• _TASK DESCRIPTION_
According to the passage on young voters below, why are young voters called the new swing voters to watch? Answer in one to three sentences.

• _SELECTED EXTRACT_
Begin

Though to many of the young-voter organizations the answer seems obvious, ("Kerry or bust!"), the younger generation is actually far more undecided than their parents or grandparents. With the expected rise in young voter numbers in this election and the closeness of the last and the next Presidential election, young voters are the new swing voters to watch.
A Gallup pole conducted last November shows that younger voters identify themselves as more "liberal" than their older counterparts. That doesn't mean that the young just vote Democrat, though. According to an August poll of voters under 30 done by Newsweek.com/Genext, the Democratic candidate, Senator John Kerry, was only leading by 9 points, or 50 percent, compared to the 41 percent that chose incumbent George Bush.
Even in the African-American community, a group decidedly more Democrat-leaning, young voters are more undecided. According to a 2002 survey by the Joint Center for Political and Economic Studies, 63 percent of African-American voters consider themselves Democrats, while 24 percent call themselves Independents; 10 percent call themselves Republicans. Among voters 18-35, the percentage of those calling themselves Democrats drops to 54 percent, Independent jumps to 30-35 percent, and Republicans drop to nine percent.
No Democrat has ever won the presidency without taking the youth vote, according to RealClear Politics columnist, Morton Kondracke, who claims that this vote is increasingly up for grabs. Young people were Clinton\'s strongest age group. In 1996, voters aged 18 to 29 supported incumbent Democrat Bill Clinton over GOP challenger Bob Dole by a whopping 19 point margin, 53 percent to 34 percent. In 2000, however, Al Gore outpolled Bush by just 2 points in the youngest age group.

End

• _AVAILABLE DATA_

Begin

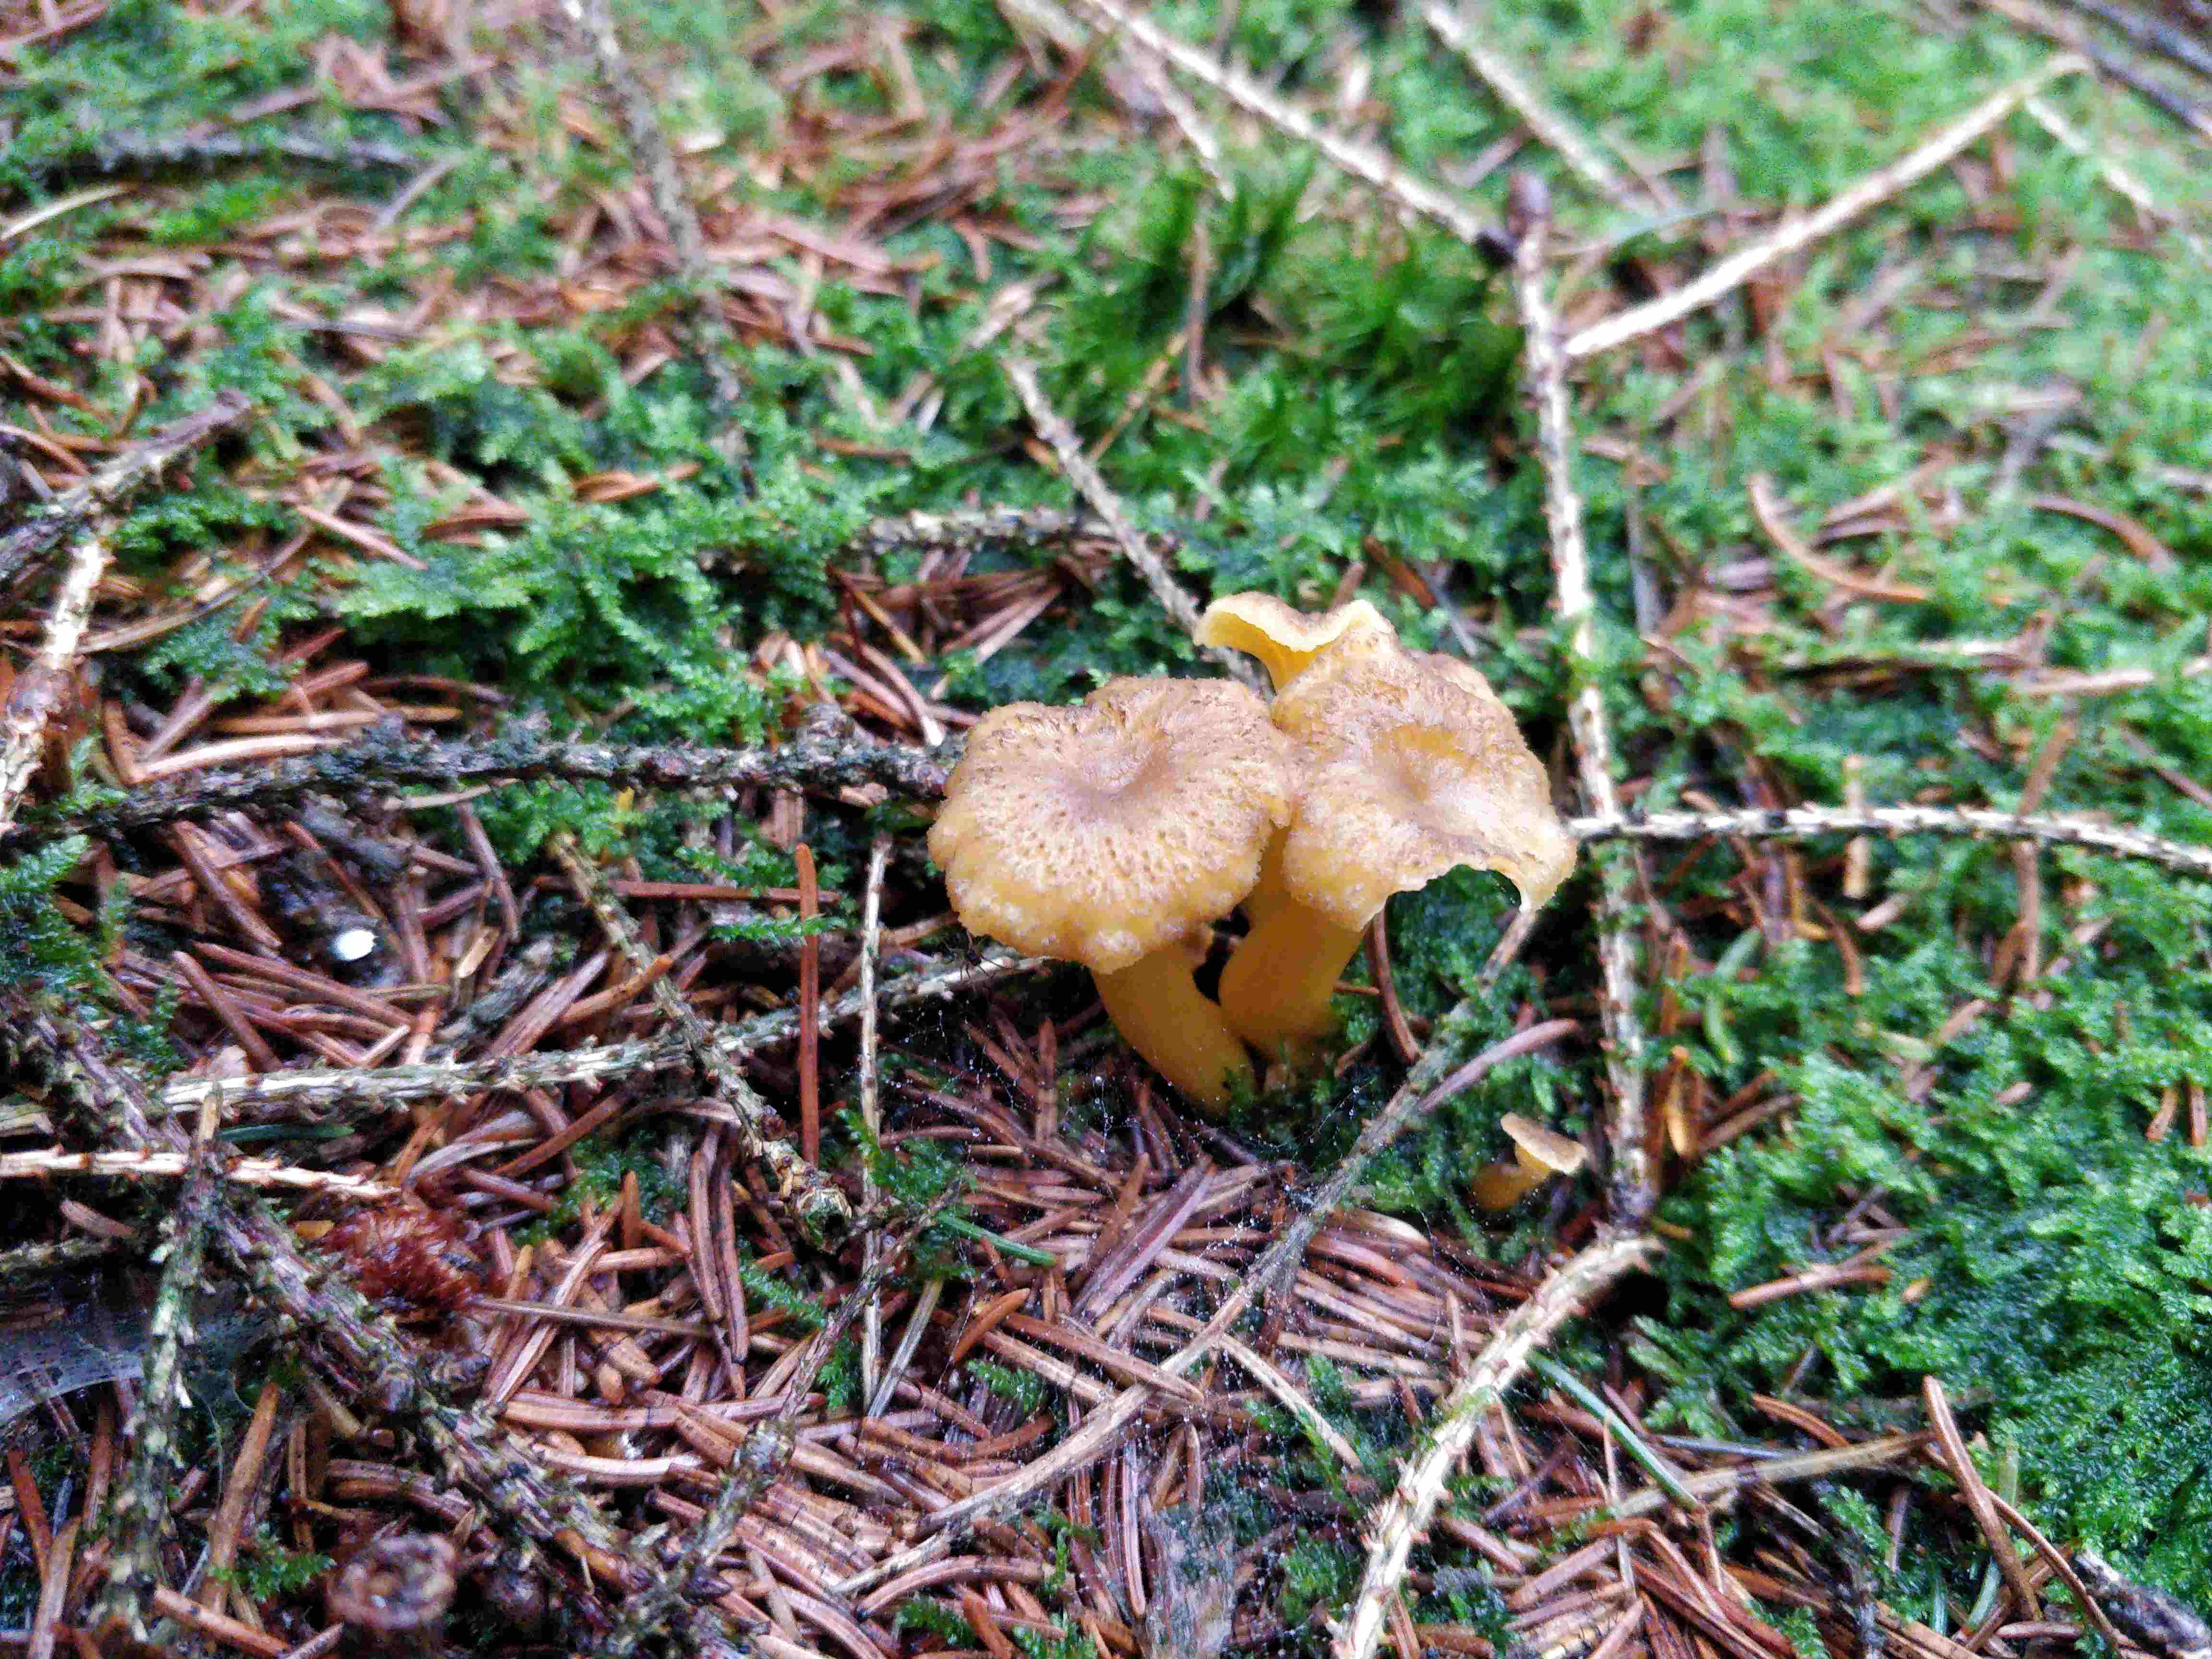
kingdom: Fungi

End

• _EXERCISE RESPONSE_
The younger generation is far more undecided than their parents or grandparents. Their numbers are also expected to rise in this election, and both the last and the next Presidential elections are close.